| PAGE EXCERPT |
*** Block opens ***

The root and biggest part of this assignment is to seek out a program that is encouraged or administered by a group that is known as the National Council on Aging, or NCOA. For the program that is selected for this report, there will be a description of the program, what specific intervention is being administered, the problem that exists and that is being addressed, the evidence that the problem is genuine, the proof that the program works and how evaluation is done to verify the same. With all of this said, the program that will be covered and centered on in this report is the prevention of falls. While there are certainly other health issues and problems such as heart disease, diabetes and COPD, falls are also very nasty and can lead to broken bones or even death. Further, the amount of senior that fall and that sustain injuries from the same is alarmingly high. Given all of that, there is a ton of incentive to help prevent or at least mitigate the number of falls through things like layout of rooms, self-assistance devices and so forth (NCOA, 2016).


With the above in mind, the NCOA released a program in 2015 called the National Falls Prevention Action Program. The NCOA website about the program echoes what is noted generally above. Indeed, they note that one in three of all American over the age of 65 fall every year. Beyond that, about 25,000 people die after a fall. The amount of non-fatal falls is rather high itself, coming in at about 2.5 million falls per year. The last of those figures is based on emergency room data collected from hospitals around the country. As for the intervention that is suggested and is being employed by the program, there are a few important facets that they have put forth. Some are tangible action steps and education for seniors while some are based more on advocacy and getting the message out via other means. Among the interventions and actions endorsed and put in motion by the NCOA are physical mobility enhancement, proper medication management (e.g. for arthritis, pain, etc.), home safety measures, environmental safety in the community, funding/reimbursement arrangements, expansion of evidence-based fall prevention programs, public awareness and education and public policy and advocacy (NCOA, 2016).

*** Block closes ***

| INFORMATION SUPPLIED |

*** Block opens ***

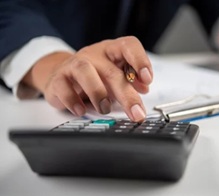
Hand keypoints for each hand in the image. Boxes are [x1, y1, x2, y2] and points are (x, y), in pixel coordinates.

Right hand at [23, 36, 152, 121]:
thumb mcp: (116, 75)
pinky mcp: (58, 78)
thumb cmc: (95, 75)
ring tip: (105, 109)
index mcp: (112, 51)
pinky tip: (81, 110)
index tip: (147, 80)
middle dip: (126, 94)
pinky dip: (73, 101)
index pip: (129, 46)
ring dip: (98, 92)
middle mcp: (94, 54)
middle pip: (111, 71)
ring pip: (84, 71)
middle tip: (136, 113)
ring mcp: (74, 64)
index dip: (140, 60)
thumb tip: (144, 89)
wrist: (62, 73)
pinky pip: (63, 87)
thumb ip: (130, 81)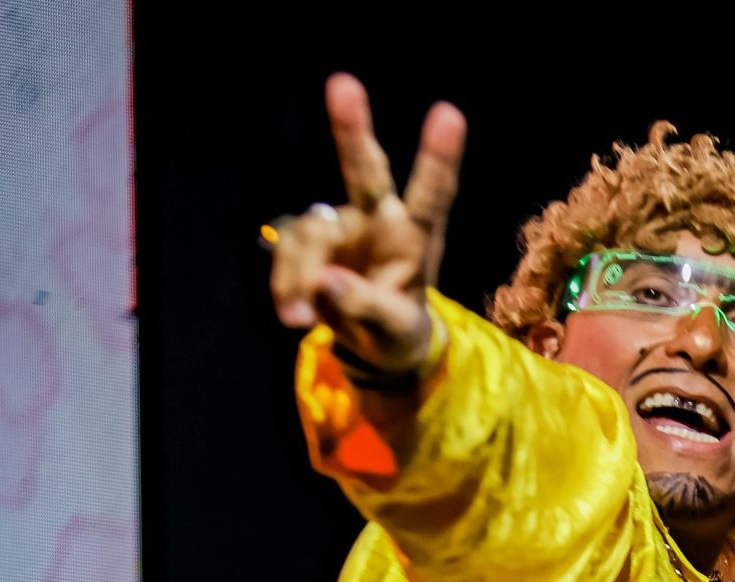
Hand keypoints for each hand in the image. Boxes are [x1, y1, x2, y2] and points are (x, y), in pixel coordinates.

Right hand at [267, 74, 465, 371]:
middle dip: (352, 130)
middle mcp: (379, 220)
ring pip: (310, 234)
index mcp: (417, 238)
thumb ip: (366, 308)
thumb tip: (324, 283)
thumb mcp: (395, 332)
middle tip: (342, 84)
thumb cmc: (397, 329)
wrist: (374, 343)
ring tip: (301, 317)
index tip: (449, 114)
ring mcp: (341, 227)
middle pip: (366, 171)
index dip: (438, 158)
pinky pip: (287, 254)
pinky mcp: (308, 241)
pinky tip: (294, 314)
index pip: (432, 195)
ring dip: (298, 275)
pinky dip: (285, 285)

*** Block closes ***

| EXERCISES TO COMPLETE |
1/ Using the page excerpt, answer each question.
(a) Besides falls, which health problems does it name?
(b) In what year did the NCOA release its falls program?
(c) What is the figure of about 2.5 million non-fatal falls per year based on?
2/ Does each statement agree with the page excerpt? Give yes or no, and quote the words that settle it.
(a) The NCOA released its falls program in 2016.
(b) Home safety measures are among the interventions the NCOA endorses.
(c) One in five Americans over 65 fall every year.
These records were taken from a separate source.

| PROBLEM SOLUTIONS |
1/
(a) Heart disease, diabetes and COPD.
(b) 2015.
(c) Emergency room data collected from hospitals around the country.

2/
(a) No: "the NCOA released a program in 2015 called the National Falls Prevention Action Program"
(b) Yes: "home safety measures"
(c) No: "one in three of all American over the age of 65 fall every year"